[Excerpted records Boundary: Start]
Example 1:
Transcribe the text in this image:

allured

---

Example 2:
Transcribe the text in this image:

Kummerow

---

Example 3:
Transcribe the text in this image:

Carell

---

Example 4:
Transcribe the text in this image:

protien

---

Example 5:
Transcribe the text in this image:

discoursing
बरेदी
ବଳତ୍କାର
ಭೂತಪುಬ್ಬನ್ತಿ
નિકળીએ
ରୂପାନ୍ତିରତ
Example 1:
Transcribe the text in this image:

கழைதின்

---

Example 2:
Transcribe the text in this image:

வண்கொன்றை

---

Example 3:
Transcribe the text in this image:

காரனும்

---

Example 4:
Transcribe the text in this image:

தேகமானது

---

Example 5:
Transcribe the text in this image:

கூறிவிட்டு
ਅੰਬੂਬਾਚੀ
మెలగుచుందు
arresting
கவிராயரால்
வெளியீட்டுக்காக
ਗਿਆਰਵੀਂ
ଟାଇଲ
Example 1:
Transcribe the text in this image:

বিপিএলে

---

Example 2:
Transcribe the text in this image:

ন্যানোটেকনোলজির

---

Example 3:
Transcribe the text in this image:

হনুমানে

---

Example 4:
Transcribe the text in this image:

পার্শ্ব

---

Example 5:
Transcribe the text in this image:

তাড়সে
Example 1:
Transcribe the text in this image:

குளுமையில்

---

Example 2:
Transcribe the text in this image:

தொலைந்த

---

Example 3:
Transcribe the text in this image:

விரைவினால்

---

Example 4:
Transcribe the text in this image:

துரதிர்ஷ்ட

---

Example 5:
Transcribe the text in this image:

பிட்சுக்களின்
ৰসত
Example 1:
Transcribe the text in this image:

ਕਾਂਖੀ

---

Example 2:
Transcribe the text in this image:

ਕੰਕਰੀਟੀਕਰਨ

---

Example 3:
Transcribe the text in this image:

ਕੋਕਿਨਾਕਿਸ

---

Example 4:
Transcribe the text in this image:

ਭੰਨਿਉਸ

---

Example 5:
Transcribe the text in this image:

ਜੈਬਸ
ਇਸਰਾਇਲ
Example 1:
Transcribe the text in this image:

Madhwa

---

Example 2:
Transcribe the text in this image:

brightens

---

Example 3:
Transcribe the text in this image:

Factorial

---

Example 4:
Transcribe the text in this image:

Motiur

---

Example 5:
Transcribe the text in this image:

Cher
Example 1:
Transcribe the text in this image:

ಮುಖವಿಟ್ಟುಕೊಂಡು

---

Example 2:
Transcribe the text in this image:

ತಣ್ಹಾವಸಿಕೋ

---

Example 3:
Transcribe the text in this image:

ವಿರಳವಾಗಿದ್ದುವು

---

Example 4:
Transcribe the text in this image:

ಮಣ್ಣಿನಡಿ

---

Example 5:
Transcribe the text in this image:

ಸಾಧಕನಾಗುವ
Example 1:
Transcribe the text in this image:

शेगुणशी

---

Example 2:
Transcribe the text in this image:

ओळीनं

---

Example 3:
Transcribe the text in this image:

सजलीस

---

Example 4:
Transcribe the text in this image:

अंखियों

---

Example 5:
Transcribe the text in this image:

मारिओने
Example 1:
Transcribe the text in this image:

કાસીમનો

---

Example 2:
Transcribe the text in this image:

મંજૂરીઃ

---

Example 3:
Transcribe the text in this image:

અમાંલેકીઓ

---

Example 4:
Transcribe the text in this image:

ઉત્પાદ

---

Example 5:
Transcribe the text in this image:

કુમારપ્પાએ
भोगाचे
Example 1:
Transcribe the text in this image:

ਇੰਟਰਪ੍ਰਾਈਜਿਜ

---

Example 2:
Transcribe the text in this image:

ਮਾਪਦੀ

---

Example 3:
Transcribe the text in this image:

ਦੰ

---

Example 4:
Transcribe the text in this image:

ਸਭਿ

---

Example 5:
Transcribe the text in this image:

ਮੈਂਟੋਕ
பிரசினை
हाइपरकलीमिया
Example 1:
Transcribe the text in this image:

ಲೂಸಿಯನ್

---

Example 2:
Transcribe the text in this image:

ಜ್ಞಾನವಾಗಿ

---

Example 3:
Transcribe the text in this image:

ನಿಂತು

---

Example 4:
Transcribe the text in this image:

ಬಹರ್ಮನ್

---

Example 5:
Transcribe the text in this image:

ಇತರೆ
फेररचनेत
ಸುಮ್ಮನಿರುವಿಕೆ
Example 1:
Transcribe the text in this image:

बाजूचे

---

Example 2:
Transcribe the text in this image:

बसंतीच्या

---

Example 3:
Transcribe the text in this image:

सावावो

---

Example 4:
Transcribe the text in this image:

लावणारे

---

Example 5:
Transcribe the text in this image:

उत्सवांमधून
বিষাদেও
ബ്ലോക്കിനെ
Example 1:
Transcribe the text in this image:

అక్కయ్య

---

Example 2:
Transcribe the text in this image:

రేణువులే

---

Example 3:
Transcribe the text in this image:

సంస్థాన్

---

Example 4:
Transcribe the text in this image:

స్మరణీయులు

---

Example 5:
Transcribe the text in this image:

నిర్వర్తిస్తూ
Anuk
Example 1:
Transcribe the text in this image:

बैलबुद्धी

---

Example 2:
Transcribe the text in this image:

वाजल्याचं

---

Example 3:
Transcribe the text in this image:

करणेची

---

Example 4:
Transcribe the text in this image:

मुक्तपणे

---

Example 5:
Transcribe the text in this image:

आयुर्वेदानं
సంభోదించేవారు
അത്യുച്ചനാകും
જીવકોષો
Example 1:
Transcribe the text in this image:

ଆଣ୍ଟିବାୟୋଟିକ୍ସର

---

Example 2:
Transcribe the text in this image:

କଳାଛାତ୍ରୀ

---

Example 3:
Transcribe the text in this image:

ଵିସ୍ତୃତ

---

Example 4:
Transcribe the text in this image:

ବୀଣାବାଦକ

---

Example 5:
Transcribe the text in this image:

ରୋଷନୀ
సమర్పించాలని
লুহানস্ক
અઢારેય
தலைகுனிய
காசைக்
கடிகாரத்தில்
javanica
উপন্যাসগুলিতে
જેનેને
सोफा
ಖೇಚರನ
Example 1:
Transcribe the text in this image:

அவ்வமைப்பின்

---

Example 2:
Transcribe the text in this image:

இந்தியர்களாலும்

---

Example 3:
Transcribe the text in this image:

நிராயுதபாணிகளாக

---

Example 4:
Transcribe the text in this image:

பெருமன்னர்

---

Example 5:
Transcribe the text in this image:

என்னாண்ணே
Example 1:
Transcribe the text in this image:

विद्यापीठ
[Excerpted records Boundary: End]
→ Instructions for the task:
Return every record above exactly as it appears.

→ Response to the task:
Example 1:
Transcribe the text in this image:

allured

---

Example 2:
Transcribe the text in this image:

Kummerow

---

Example 3:
Transcribe the text in this image:

Carell

---

Example 4:
Transcribe the text in this image:

protien

---

Example 5:
Transcribe the text in this image:

discoursing
बरेदी
ବଳତ୍କାର
ಭೂತಪುಬ್ಬನ್ತಿ
નિકળીએ
ରୂପାନ୍ତିରତ
Example 1:
Transcribe the text in this image:

கழைதின்

---

Example 2:
Transcribe the text in this image:

வண்கொன்றை

---

Example 3:
Transcribe the text in this image:

காரனும்

---

Example 4:
Transcribe the text in this image:

தேகமானது

---

Example 5:
Transcribe the text in this image:

கூறிவிட்டு
ਅੰਬੂਬਾਚੀ
మెలగుచుందు
arresting
கவிராயரால்
வெளியீட்டுக்காக
ਗਿਆਰਵੀਂ
ଟାଇଲ
Example 1:
Transcribe the text in this image:

বিপিএলে

---

Example 2:
Transcribe the text in this image:

ন্যানোটেকনোলজির

---

Example 3:
Transcribe the text in this image:

হনুমানে

---

Example 4:
Transcribe the text in this image:

পার্শ্ব

---

Example 5:
Transcribe the text in this image:

তাড়সে
Example 1:
Transcribe the text in this image:

குளுமையில்

---

Example 2:
Transcribe the text in this image:

தொலைந்த

---

Example 3:
Transcribe the text in this image:

விரைவினால்

---

Example 4:
Transcribe the text in this image:

துரதிர்ஷ்ட

---

Example 5:
Transcribe the text in this image:

பிட்சுக்களின்
ৰসত
Example 1:
Transcribe the text in this image:

ਕਾਂਖੀ

---

Example 2:
Transcribe the text in this image:

ਕੰਕਰੀਟੀਕਰਨ

---

Example 3:
Transcribe the text in this image:

ਕੋਕਿਨਾਕਿਸ

---

Example 4:
Transcribe the text in this image:

ਭੰਨਿਉਸ

---

Example 5:
Transcribe the text in this image:

ਜੈਬਸ
ਇਸਰਾਇਲ
Example 1:
Transcribe the text in this image:

Madhwa

---

Example 2:
Transcribe the text in this image:

brightens

---

Example 3:
Transcribe the text in this image:

Factorial

---

Example 4:
Transcribe the text in this image:

Motiur

---

Example 5:
Transcribe the text in this image:

Cher
Example 1:
Transcribe the text in this image:

ಮುಖವಿಟ್ಟುಕೊಂಡು

---

Example 2:
Transcribe the text in this image:

ತಣ್ಹಾವಸಿಕೋ

---

Example 3:
Transcribe the text in this image:

ವಿರಳವಾಗಿದ್ದುವು

---

Example 4:
Transcribe the text in this image:

ಮಣ್ಣಿನಡಿ

---

Example 5:
Transcribe the text in this image:

ಸಾಧಕನಾಗುವ
Example 1:
Transcribe the text in this image:

शेगुणशी

---

Example 2:
Transcribe the text in this image:

ओळीनं

---

Example 3:
Transcribe the text in this image:

सजलीस

---

Example 4:
Transcribe the text in this image:

अंखियों

---

Example 5:
Transcribe the text in this image:

मारिओने
Example 1:
Transcribe the text in this image:

કાસીમનો

---

Example 2:
Transcribe the text in this image:

મંજૂરીઃ

---

Example 3:
Transcribe the text in this image:

અમાંલેકીઓ

---

Example 4:
Transcribe the text in this image:

ઉત્પાદ

---

Example 5:
Transcribe the text in this image:

કુમારપ્પાએ
भोगाचे
Example 1:
Transcribe the text in this image:

ਇੰਟਰਪ੍ਰਾਈਜਿਜ

---

Example 2:
Transcribe the text in this image:

ਮਾਪਦੀ

---

Example 3:
Transcribe the text in this image:

ਦੰ

---

Example 4:
Transcribe the text in this image:

ਸਭਿ

---

Example 5:
Transcribe the text in this image:

ਮੈਂਟੋਕ
பிரசினை
हाइपरकलीमिया
Example 1:
Transcribe the text in this image:

ಲೂಸಿಯನ್

---

Example 2:
Transcribe the text in this image:

ಜ್ಞಾನವಾಗಿ

---

Example 3:
Transcribe the text in this image:

ನಿಂತು

---

Example 4:
Transcribe the text in this image:

ಬಹರ್ಮನ್

---

Example 5:
Transcribe the text in this image:

ಇತರೆ
फेररचनेत
ಸುಮ್ಮನಿರುವಿಕೆ
Example 1:
Transcribe the text in this image:

बाजूचे

---

Example 2:
Transcribe the text in this image:

बसंतीच्या

---

Example 3:
Transcribe the text in this image:

सावावो

---

Example 4:
Transcribe the text in this image:

लावणारे

---

Example 5:
Transcribe the text in this image:

उत्सवांमधून
বিষাদেও
ബ്ലോക്കിനെ
Example 1:
Transcribe the text in this image:

అక్కయ్య

---

Example 2:
Transcribe the text in this image:

రేణువులే

---

Example 3:
Transcribe the text in this image:

సంస్థాన్

---

Example 4:
Transcribe the text in this image:

స్మరణీయులు

---

Example 5:
Transcribe the text in this image:

నిర్వర్తిస్తూ
Anuk
Example 1:
Transcribe the text in this image:

बैलबुद्धी

---

Example 2:
Transcribe the text in this image:

वाजल्याचं

---

Example 3:
Transcribe the text in this image:

करणेची

---

Example 4:
Transcribe the text in this image:

मुक्तपणे

---

Example 5:
Transcribe the text in this image:

आयुर्वेदानं
సంభోదించేవారు
അത്യുച്ചനാകും
જીવકોષો
Example 1:
Transcribe the text in this image:

ଆଣ୍ଟିବାୟୋଟିକ୍ସର

---

Example 2:
Transcribe the text in this image:

କଳାଛାତ୍ରୀ

---

Example 3:
Transcribe the text in this image:

ଵିସ୍ତୃତ

---

Example 4:
Transcribe the text in this image:

ବୀଣାବାଦକ

---

Example 5:
Transcribe the text in this image:

ରୋଷନୀ
సమర్పించాలని
লুহানস্ক
અઢારેય
தலைகுனிய
காசைக்
கடிகாரத்தில்
javanica
উপন্যাসগুলিতে
જેનેને
सोफा
ಖೇಚರನ
Example 1:
Transcribe the text in this image:

அவ்வமைப்பின்

---

Example 2:
Transcribe the text in this image:

இந்தியர்களாலும்

---

Example 3:
Transcribe the text in this image:

நிராயுதபாணிகளாக

---

Example 4:
Transcribe the text in this image:

பெருமன்னர்

---

Example 5:
Transcribe the text in this image:

என்னாண்ணே
Example 1:
Transcribe the text in this image:

विद्यापीठ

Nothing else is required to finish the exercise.